§ **CONSIGNE 1**: Dans le texte sur l'écologie et la politique, quel modèle Adam Smith récuse-t-il ?
§ **CONSIGNE 2**: Prolongez le texte sur l'écologie et la politique en reprenant après sa dernière phrase.

§ **TEXTE CHOISI**:
▬▬▬

L'expansion coloniale et le mercantilisme reconfigurent la société, de même ensuite que la révolution industrielle, grande consommatrice d'énergies fossiles. Ces évolutions portent en germe une relation pathologique avec le milieu. Le changement climatique et le chamboulement des équilibres écologiques découlent logiquement de la croyance, libérée des pesanteurs du monde, en une disponibilité illimitée des ressources terrestres. Cette exploitation éhontée de la planète montre ses effets dévastateurs sur les peuples et les territoires. Il s'agit dès lors de repenser les relations de l'homme avec ses milieux, en ayant à l'esprit une volonté de redistribuer équitablement des richesses inégalement réparties. Cette iniquité a généré un courant de politisation des inégalités sociales. Il est urgent et nécessaire que la politique entreprenne une mutation révolutionnaire en intégrant les impératifs écologiques à son programme " En d'autres termes, c'est l'organisation démocratique et les aspirations qui la soutiennent qu'il s'agit de décarbonner - et pas seulement l'économie ".
Exigeant et passionnant. À suivre...
Quarante-cinq pages plus loin ( p.115), les notions de marché de biens de consommation, de division du travail, de croissance sont apparues à l'instigation d'Adam Smith, un des pères de l'idéologie libérale. Il récuse le modèle exclusivement agraire des physiocrates français, qui contrecarre l'expansion vers la richesse profitable à tous. Donc place à l'industrie, au commerce et à la finance, phases de développement qui supposent une moindre intervention de l'État, l'intérêt privé œuvrant avec "bons sens". La croissance extensive liée à l'accroissement de l'exploitation des ressources fossiles dissout les préoccupations écologiques, qui jusqu'au XVIIIè siècle était de faire avec ce qu'on a, avec ce que la terre pouvait donner sans la forcer. Les hiérarchies sociales, elles ne bougent pas. Les propriétaires et les investisseurs tirent les fruits de leurs possessions et de la force de travail des ouvriers. Place à la révolution industrielle. Je serai plus synthétique ensuite, l'essentiel étant maintenant de savoir comment remettre la géo-écologie au centre de la politique.

▬▬▬

§ **DONNÉES ENREGISTRÉES**:
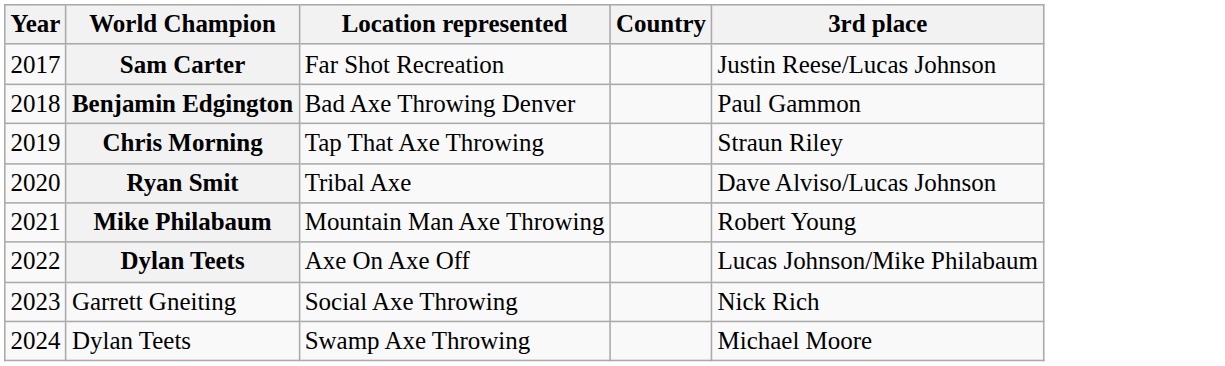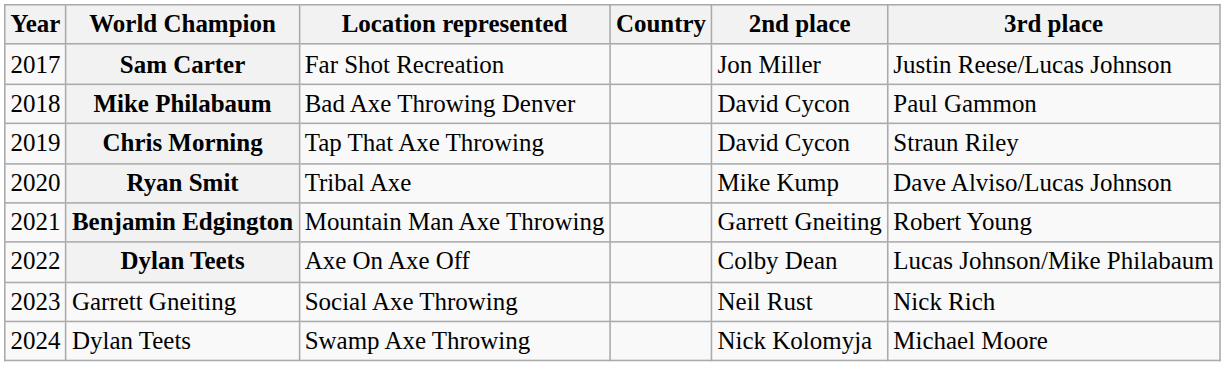+ column: 2nd place | Jon Miller | David Cycon | David Cycon | Mike Kump | Garrett Gneiting | Colby Dean | Neil Rust | Nick Kolomyja
Bad Axe Throwing Denver | World Champion: Benjamin Edgington -> Mike Philabaum
Mountain Man Axe Throwing | World Champion: Mike Philabaum -> Benjamin Edgington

▬▬▬

§ **RÉPONSE 1**: Le modèle exclusivement agraire des physiocrates français.

§ **RÉPONSE 2**:
Un point arrivé à la page 186. Une évidence s'impose. Dès l'exploitation d'une énergie fossile comme le charbon, apparaît un décalage entre l'essor économique et la création d'instruments juridiques et d'institutions politiques. On fait confiance à la capacité auto-régulatrice du marché. L'économie semble pouvoir tourner sans limites, puisque l'énergie exploitée est dissociée de la vie, du travail, de l'espace. L'expansion coloniale, la redistribution des richesses défaillante, créent des injustices sociales. On épuise les corps, les cultures et les terres. Le chemin de fer rapproche et isole à la fois. On oublie de calculer les ressources naturelles disponibles, hormis Jevons en 1865, qui prédit la fin du charbon cent ans plus tard. Cet économiste britannique esquisse la notion d'empreinte écologique et parle déjà d'effet rebond. Quelle surdité générale à l'époque et ensuite.

La densité et le style touffu de l'auteur ont eu raison de ma patience. J'ai donc lu les synthèses réflexives entre les derniers chapitres de façon à pouvoir esquisser un avenir où écologie et politique soient indissociables.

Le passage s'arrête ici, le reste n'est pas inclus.